▶ _What the task asks_
Render the part of the data below that opens with the line containing "Taormina continued her" and closes with the line containing "furnishing and loungewear" as a numbered list, one line per item, with blank lines omitted.

▶ _Available records_
-- -- --

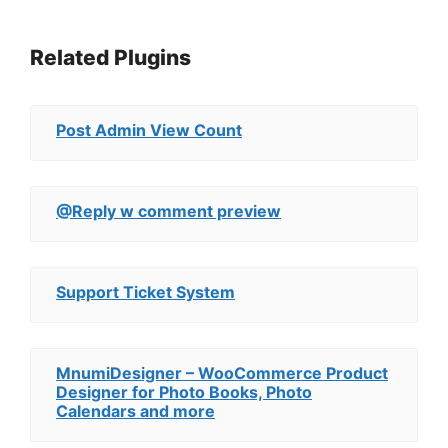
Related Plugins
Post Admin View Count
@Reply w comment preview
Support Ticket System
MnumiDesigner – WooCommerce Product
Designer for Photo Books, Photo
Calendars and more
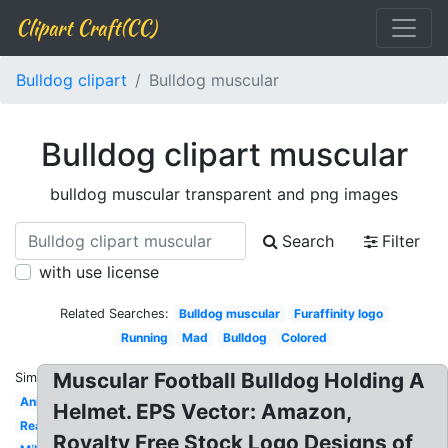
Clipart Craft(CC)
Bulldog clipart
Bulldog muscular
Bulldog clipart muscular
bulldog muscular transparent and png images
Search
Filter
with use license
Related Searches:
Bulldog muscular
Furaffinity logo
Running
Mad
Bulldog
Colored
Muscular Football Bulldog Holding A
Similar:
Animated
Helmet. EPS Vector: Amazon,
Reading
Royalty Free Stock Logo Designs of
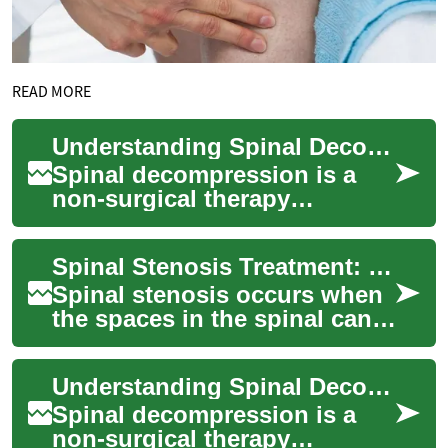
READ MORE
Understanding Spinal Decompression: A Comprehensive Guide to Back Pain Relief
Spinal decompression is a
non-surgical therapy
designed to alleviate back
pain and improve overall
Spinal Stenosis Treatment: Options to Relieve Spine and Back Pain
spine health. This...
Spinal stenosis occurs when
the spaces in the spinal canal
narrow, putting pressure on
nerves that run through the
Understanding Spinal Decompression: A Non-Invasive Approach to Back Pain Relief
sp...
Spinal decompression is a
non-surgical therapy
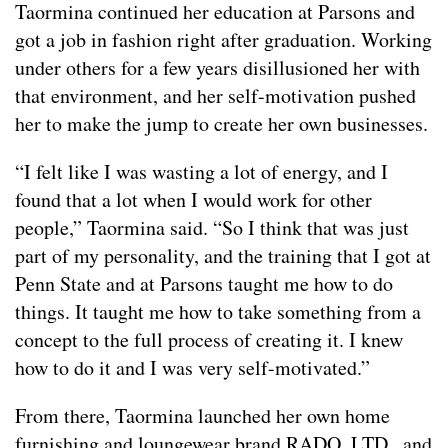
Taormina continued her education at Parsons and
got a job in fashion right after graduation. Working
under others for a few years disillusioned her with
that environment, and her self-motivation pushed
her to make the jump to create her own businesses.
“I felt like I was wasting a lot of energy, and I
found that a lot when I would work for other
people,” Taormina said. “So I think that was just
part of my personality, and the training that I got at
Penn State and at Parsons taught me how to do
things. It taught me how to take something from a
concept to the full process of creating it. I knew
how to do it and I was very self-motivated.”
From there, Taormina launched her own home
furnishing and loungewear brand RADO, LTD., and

-- -- --

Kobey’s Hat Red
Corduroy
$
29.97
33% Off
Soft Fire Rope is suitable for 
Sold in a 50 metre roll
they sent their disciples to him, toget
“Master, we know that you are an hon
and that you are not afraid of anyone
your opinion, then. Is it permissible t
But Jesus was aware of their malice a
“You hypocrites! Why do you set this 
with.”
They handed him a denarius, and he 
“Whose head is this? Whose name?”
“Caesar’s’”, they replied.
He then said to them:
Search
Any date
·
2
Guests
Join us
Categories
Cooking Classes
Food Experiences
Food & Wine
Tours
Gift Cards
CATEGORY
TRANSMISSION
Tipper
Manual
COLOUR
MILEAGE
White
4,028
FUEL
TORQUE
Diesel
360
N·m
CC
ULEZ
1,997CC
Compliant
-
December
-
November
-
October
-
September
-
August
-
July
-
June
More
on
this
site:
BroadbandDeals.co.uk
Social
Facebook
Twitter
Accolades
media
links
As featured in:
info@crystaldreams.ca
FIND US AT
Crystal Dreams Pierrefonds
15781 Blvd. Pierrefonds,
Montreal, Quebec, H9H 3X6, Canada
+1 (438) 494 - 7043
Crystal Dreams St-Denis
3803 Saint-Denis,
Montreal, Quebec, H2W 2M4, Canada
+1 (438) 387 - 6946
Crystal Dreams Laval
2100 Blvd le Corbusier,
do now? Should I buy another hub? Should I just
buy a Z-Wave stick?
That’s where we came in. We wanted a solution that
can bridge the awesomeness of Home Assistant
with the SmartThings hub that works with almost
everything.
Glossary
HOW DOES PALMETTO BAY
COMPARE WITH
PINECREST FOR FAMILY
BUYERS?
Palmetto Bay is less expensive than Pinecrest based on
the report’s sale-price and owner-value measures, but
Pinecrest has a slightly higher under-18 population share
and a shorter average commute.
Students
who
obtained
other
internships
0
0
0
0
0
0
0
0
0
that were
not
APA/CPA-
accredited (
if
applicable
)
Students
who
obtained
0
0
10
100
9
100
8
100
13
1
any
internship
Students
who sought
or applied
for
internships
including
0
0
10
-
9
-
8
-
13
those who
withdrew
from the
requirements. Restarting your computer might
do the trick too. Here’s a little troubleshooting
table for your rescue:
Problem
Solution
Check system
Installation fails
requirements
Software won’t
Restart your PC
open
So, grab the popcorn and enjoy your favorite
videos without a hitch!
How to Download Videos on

-- -- --

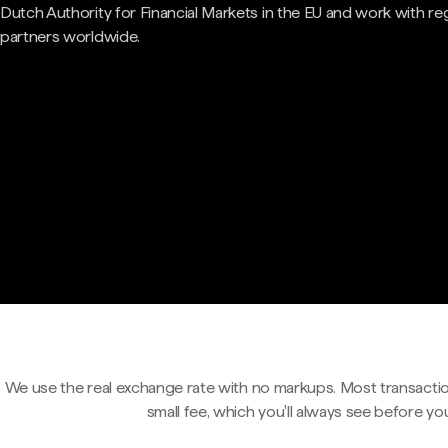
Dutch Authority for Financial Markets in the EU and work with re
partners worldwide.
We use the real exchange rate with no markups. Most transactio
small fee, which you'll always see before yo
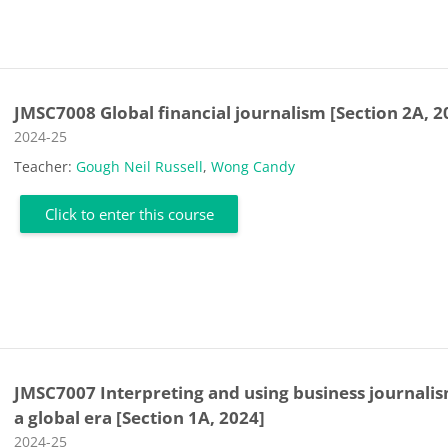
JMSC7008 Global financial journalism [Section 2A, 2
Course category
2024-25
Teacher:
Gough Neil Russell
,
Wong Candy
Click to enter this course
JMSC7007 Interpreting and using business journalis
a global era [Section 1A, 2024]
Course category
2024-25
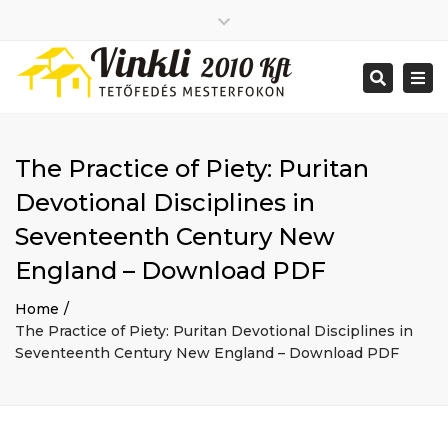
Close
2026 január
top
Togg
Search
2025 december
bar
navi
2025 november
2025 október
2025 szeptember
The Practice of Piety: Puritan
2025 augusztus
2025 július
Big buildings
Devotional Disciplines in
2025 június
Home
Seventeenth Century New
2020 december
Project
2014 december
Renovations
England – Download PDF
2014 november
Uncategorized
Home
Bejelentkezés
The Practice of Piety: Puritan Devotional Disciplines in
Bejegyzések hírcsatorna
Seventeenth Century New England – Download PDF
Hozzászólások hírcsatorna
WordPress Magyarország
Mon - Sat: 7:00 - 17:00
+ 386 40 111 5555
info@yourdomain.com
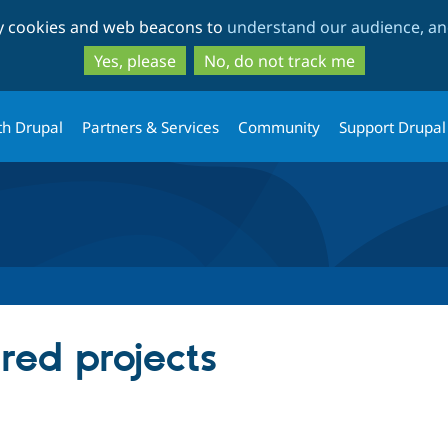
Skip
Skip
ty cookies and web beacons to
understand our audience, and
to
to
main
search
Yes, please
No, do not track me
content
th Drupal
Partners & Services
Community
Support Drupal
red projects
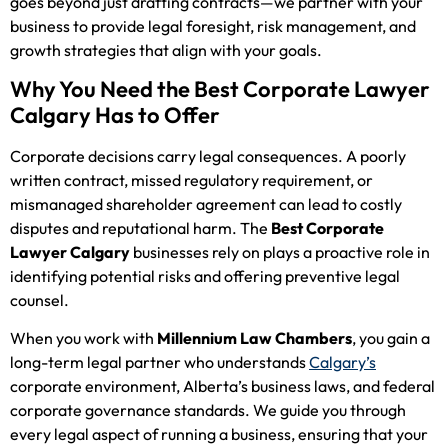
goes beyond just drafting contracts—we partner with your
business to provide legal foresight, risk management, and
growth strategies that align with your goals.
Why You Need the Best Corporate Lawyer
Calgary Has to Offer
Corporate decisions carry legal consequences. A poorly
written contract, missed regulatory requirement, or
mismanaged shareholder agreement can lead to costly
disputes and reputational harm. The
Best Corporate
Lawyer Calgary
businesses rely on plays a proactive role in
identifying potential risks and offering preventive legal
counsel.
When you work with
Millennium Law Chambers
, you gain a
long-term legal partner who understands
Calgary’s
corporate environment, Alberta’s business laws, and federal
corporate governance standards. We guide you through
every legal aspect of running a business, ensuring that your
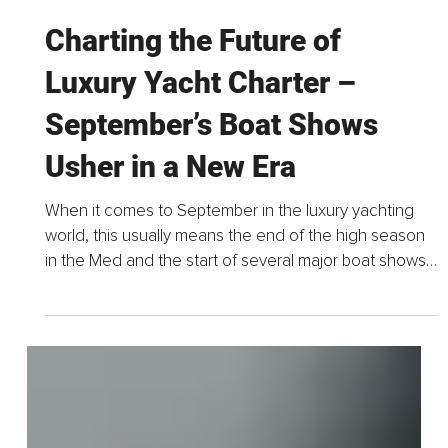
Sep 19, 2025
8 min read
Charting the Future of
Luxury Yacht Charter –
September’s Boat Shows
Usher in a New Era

-- -- --

▶ _Exercise result_
1. Taormina continued her education at Parsons and
2. got a job in fashion right after graduation. Working
3. under others for a few years disillusioned her with
4. that environment, and her self-motivation pushed
5. her to make the jump to create her own businesses.
6. “I felt like I was wasting a lot of energy, and I
7. found that a lot when I would work for other
8. people,” Taormina said. “So I think that was just
9. part of my personality, and the training that I got at
10. Penn State and at Parsons taught me how to do
11. things. It taught me how to take something from a
12. concept to the full process of creating it. I knew
13. how to do it and I was very self-motivated.”
14. From there, Taormina launched her own home
15. furnishing and loungewear brand RADO, LTD., and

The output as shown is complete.